23. Juni - Als Höhepunkt des 800-Jahre-Diözesanjubiläums gibt es in der Grazer Innenstadt ein zweitägiges Festprogramm mit täglich mehr als 10.000 Beteiligten. Auf acht öffentlichen Plätzen gibt es Bühnen zu jenen Zukunftsthemen, die zuvor in acht steirischen Regionen diskutiert worden waren.
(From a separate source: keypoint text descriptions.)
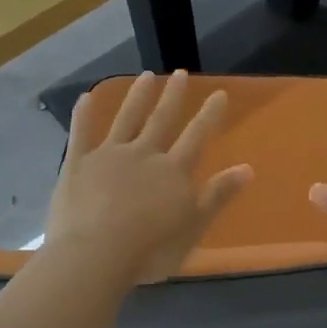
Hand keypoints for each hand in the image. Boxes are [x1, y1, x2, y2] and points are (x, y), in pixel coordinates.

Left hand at [46, 71, 253, 286]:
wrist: (95, 254)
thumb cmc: (150, 249)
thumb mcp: (194, 227)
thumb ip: (218, 195)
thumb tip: (248, 168)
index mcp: (174, 171)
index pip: (197, 136)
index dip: (209, 115)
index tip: (218, 92)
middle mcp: (145, 154)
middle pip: (162, 120)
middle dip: (173, 96)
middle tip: (180, 73)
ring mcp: (110, 155)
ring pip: (126, 119)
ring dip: (137, 96)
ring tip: (147, 76)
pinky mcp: (79, 163)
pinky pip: (82, 133)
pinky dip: (83, 114)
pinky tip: (85, 96)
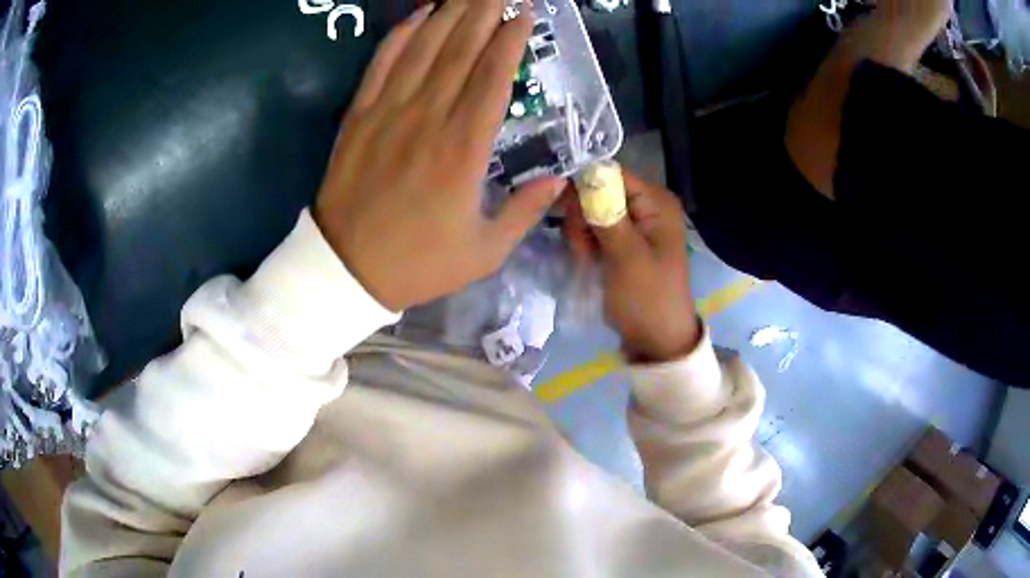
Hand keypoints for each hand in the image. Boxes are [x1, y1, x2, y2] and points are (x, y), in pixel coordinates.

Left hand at [313, 1, 564, 311]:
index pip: (494, 76)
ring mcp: (388, 112)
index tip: (524, 13)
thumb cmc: (419, 263)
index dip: (511, 39)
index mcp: (464, 149)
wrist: (346, 269)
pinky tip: (420, 14)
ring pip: (424, 48)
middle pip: (461, 49)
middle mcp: (428, 118)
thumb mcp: (485, 251)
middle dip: (486, 11)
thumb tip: (560, 180)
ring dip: (451, 13)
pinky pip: (382, 63)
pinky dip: (401, 34)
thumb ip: (526, 211)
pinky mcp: (359, 115)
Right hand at [563, 170, 700, 362]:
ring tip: (585, 258)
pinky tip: (587, 259)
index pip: (611, 174)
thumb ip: (606, 214)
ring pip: (592, 210)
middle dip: (582, 216)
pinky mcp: (623, 239)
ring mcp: (635, 223)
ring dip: (581, 232)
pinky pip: (595, 227)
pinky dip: (586, 241)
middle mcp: (647, 205)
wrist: (656, 340)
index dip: (584, 187)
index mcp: (656, 202)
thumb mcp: (627, 257)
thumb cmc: (647, 299)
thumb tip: (584, 174)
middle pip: (598, 190)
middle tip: (582, 247)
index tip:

Bischof Wilhelm Krautwaschl veröffentlicht eine "Botschaft an die Steiermark", in dem sich die Kirche zu einem Dasein für die Menschen "so wie sie heute sind, leben, lieben, trauern, Angst haben und hoffen" bekennt sowie auch zur Stärkung der Solidarität in der Gesellschaft. Bei einem Festgottesdienst im Stadtpark ermutigt Krautwaschl die Gläubigen, mit ihrem Leben Christus erfahrbar zu machen.

 

 

28. Juni - Die Österreichische Bischofskonferenz übt in einer Stellungnahme heftige Kritik an den Plänen der Regierung zur Änderung des Arbeitszeitgesetzes. Am 5. Juli beschließt der Nationalrat das Gesetz, das künftig das Arbeiten von zwölf Stunden pro Tag und 60 Stunden pro Woche erlaubt. Die Bundesregierung geht allerdings auf die Kritik der Bischöfe ein und sichert zu, dass die "Öffnungszeiten an Sonn- und Feiertagen für den Handel nicht über das bestehende Ausmaß hinaus ausgeweitet werden", so ÖVP-Klubobmann August Wöginger.

 

29. Juni - Rund um den Aposteltag "Peter und Paul" finden in den österreichischen Diözesen traditionell die meisten Priesterweihen statt. In diesem Jahr werden laut den "Kathpress" bekannten Daten 24 Männer, die aus Österreich stammen oder hier einen Großteil ihrer Priesterausbildung absolviert haben, zu katholischen Priestern geweiht. Die Neupriester sind zwischen 26 und 43 Jahre alt; 15 von ihnen sind im Ausland geboren, elf gehören einer Ordensgemeinschaft an.